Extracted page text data
━━━

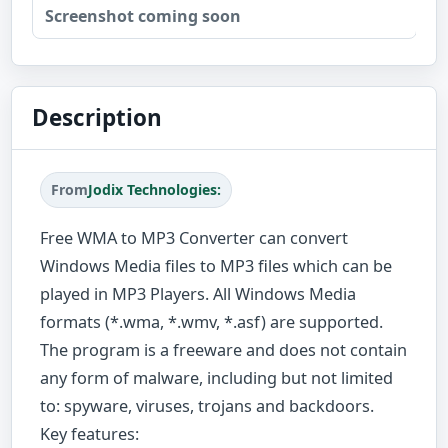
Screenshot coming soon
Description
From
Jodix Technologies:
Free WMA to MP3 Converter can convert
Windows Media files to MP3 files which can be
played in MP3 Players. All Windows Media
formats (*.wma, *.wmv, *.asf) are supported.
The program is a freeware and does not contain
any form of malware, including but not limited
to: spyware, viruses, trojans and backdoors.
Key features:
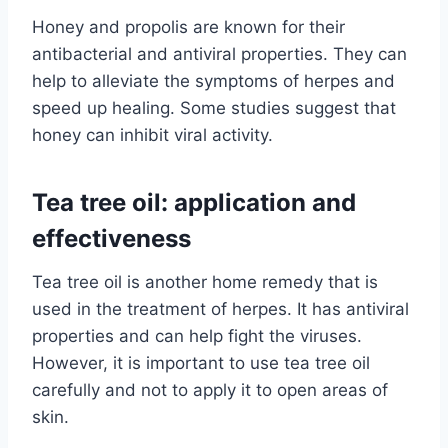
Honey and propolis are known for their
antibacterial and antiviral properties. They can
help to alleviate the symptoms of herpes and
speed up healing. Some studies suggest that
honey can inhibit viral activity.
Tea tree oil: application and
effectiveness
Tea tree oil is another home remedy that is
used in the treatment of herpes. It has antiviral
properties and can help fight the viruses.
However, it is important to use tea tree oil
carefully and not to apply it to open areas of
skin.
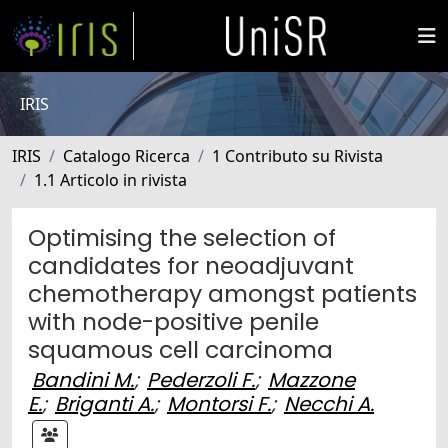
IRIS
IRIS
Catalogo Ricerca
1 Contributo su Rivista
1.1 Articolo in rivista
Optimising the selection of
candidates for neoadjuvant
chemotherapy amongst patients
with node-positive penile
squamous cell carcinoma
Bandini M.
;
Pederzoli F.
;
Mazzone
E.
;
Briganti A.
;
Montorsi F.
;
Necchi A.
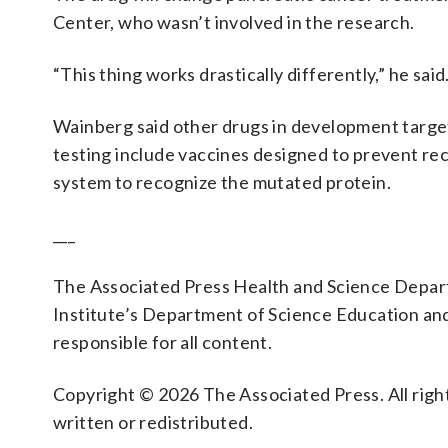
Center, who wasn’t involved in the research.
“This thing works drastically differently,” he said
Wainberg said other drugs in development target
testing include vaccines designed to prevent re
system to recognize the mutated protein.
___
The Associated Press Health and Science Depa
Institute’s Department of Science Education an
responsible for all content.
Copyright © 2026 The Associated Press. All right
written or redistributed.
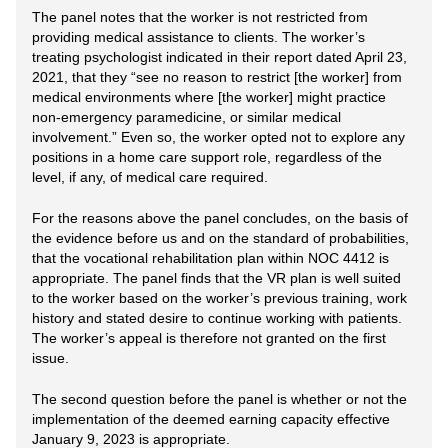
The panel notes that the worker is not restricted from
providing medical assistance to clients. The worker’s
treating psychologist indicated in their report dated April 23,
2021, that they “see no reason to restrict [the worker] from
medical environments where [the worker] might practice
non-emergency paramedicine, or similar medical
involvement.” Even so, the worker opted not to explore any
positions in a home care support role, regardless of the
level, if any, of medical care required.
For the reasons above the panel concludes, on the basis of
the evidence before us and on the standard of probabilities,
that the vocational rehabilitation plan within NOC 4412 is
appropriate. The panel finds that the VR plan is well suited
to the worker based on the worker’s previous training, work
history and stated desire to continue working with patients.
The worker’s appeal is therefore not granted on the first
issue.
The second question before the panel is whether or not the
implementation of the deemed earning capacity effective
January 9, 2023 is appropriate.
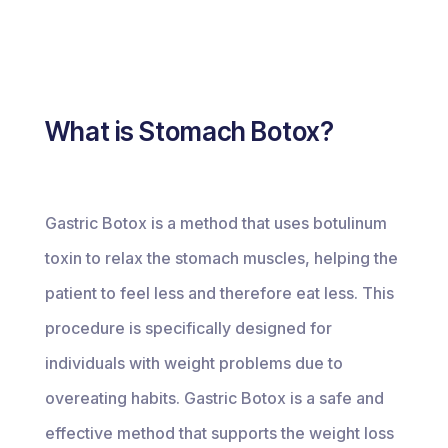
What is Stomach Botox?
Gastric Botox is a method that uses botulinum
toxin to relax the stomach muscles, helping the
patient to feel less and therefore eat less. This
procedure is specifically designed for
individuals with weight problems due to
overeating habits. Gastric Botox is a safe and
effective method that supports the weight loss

━━━

- **Required action**: Restate the data above word for word. Skip every picture.

- **Task result**:
Screenshot coming soon
Description
From
Jodix Technologies:
Free WMA to MP3 Converter can convert
Windows Media files to MP3 files which can be
played in MP3 Players. All Windows Media
formats (*.wma, *.wmv, *.asf) are supported.
The program is a freeware and does not contain
any form of malware, including but not limited
to: spyware, viruses, trojans and backdoors.
Key features:
Honey and propolis are known for their
antibacterial and antiviral properties. They can
help to alleviate the symptoms of herpes and
speed up healing. Some studies suggest that
honey can inhibit viral activity.
Tea tree oil: application and
effectiveness
Tea tree oil is another home remedy that is
used in the treatment of herpes. It has antiviral
properties and can help fight the viruses.
However, it is important to use tea tree oil
carefully and not to apply it to open areas of
skin.
IRIS
IRIS
Catalogo Ricerca
1 Contributo su Rivista
1.1 Articolo in rivista
Optimising the selection of
candidates for neoadjuvant
chemotherapy amongst patients
with node-positive penile
squamous cell carcinoma
Bandini M.
;
Pederzoli F.
;
Mazzone
E.
;
Briganti A.
;
Montorsi F.
;
Necchi A.
Center, who wasn’t involved in the research.
“This thing works drastically differently,” he said
Wainberg said other drugs in development target
testing include vaccines designed to prevent re
system to recognize the mutated protein.
___
The Associated Press Health and Science Depa
Institute’s Department of Science Education an
responsible for all content.
Copyright © 2026 The Associated Press. All right
written or redistributed.
The panel notes that the worker is not restricted from
providing medical assistance to clients. The worker’s
treating psychologist indicated in their report dated April 23,
2021, that they “see no reason to restrict [the worker] from
medical environments where [the worker] might practice
non-emergency paramedicine, or similar medical
involvement.” Even so, the worker opted not to explore any
positions in a home care support role, regardless of the
level, if any, of medical care required.
For the reasons above the panel concludes, on the basis of
the evidence before us and on the standard of probabilities,
that the vocational rehabilitation plan within NOC 4412 is
appropriate. The panel finds that the VR plan is well suited
to the worker based on the worker’s previous training, work
history and stated desire to continue working with patients.
The worker’s appeal is therefore not granted on the first
issue.
The second question before the panel is whether or not the
implementation of the deemed earning capacity effective
January 9, 2023 is appropriate.
What is Stomach Botox?
Gastric Botox is a method that uses botulinum
toxin to relax the stomach muscles, helping the
patient to feel less and therefore eat less. This
procedure is specifically designed for
individuals with weight problems due to
overeating habits. Gastric Botox is a safe and
effective method that supports the weight loss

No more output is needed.